Von Banier was an ardent scholar of negative theology, and with his numerous writings on the subject, earned the respect of both the Eastern Orthodox and Roman Catholic Church, the latter of which awarded him an honorary Cardinalship.

1. Most historical evidence points to these years, but there is a small possibility that the correct dates of von Banier’s birth and death were actually March 28th, 1780 and August 1st, 1798, respectively.
2. These were combined in Europe into was was known as Jitte, or the Gypsy Blade Fighting Style.

Florian von Banier Bibliography

Note: owing to the difficulty in dating these texts, and the life of von Banier himself, the following dates are by no means authoritative. See the footnote below for an explanation of this fact.1

  • The Book of Yelps and Growls (TBYG), translation of folkloric fables, probably his most famous work. Date of initial translations probably around 1795, though some evidence points to a more long-term project involving the years 1789-1795. (These texts could have been published in 1658.)
  • The Art of Writing Translations, published 1789, or 1655.1. Little known Vonbanierean text in which he expounds a radical thesis of the interpretive origin of grammars, semantics, and rhetorics. Adopting an almost Wittgensteinean and behaviorist approach to the theory of meaning, Von Banier propounds that the meaning of a text is as much a function of its being read as the authors' care in writing it. This leads him to the famous assertion that, "Translations are original works in their own right." A text much revered by the Yale professor Paul de Man, though he wrote about it very little.
  • Fantasy Tales, or the Absence of God. Lost work, probably first written in 1795, or 1658.1 This text was apparantely very short, no longer than 40 pages, including ten full-page illustrations by Von Banier himself. It was probably Von Banier's most ardent exposition of negative theology. Due to its unfortunate loss, we have little of Von Banier's writings on this religious subject other than what we can derive from his translations in TBYG and the Collected Papers found on him at his death.
  • The Commissioner of Concepts.
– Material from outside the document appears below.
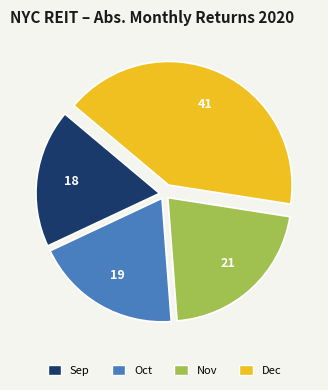

Does any single category account for the majority?

No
Probably written in 1795 also, or 1658.1 This surprising little text has a very modernistic tone, which confuses the dating of von Banier's works even further. It has been called "the first work of science fiction" (Johannes Schroeder, "Von Banier to Vonnegut", Science Fiction in the Academy, Buffalo Small Press, 1975). This work was never published by von Banier himself and was found among his Collected Papers found on him at the time of his death.
  • Collected Papers of Florian Von Banier is the name commonly used to refer to the stories, fragments, translations, sketches, and autobiographical notes found on Von Banier's person at the time of his death. These papers could even be apocryphy attributed to Von Banier by one of his many enemies. They were first published in 1908 by the Berlin publishing house Gewalt, which may have been owned by a close descendent of Franz Gevalter, the son of Von Banier's foe Frank Gevalter, vanquished by the Count himself around 1794. Impressions of this work are exceedingly rare and the last known publication was the second printing by Gewalt Bucherei in 1911.
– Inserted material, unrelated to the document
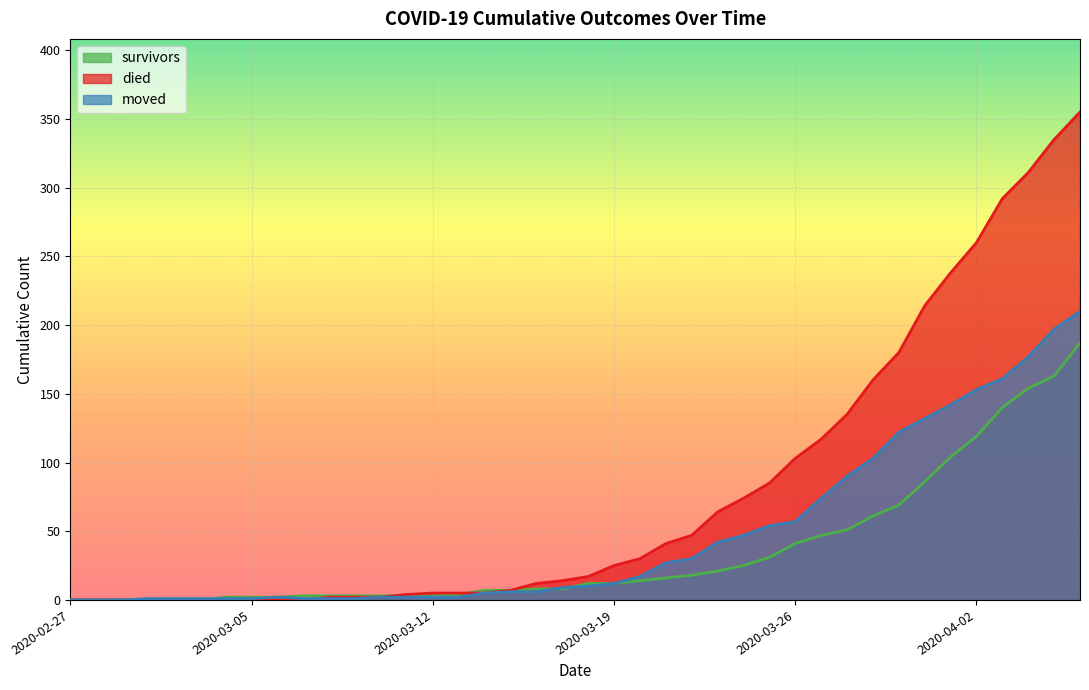

What is the label of the 17th point from the right?

2020-03-21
1 - Why are von Banier's texts so difficult to correctly date? A short digression. 1) Because of the absence of any time-telling clues such as technological, geographically-telling, or reference to famous persons of the time. 2) Because of von Banier's peculiar style of dating his own texts by means of a mathematical equation, the key to which was only published as appendix to his famous translation of The Book of Yelps and Growls under the title of Clavis, which is of course the Latin word for the English "key", which carries many of the connotations of our own word. The text printed in his Clavis indicates a highly-sophisticated dating scheme in which a process of number selection decrypts the dates printed (in Roman Numerals) in von Banier's texts. Cryptologists have settled on two possible decryptions, though conclusive evidence is not to be found. One key results in von Banier's texts being published around the years 1657-1658, the other results in their publish around the years 1789-1796. This author is of the opinion that the latter key must be correct, though I will not proffer that opinion here, only offering the reader knowledge of the openness of the issue.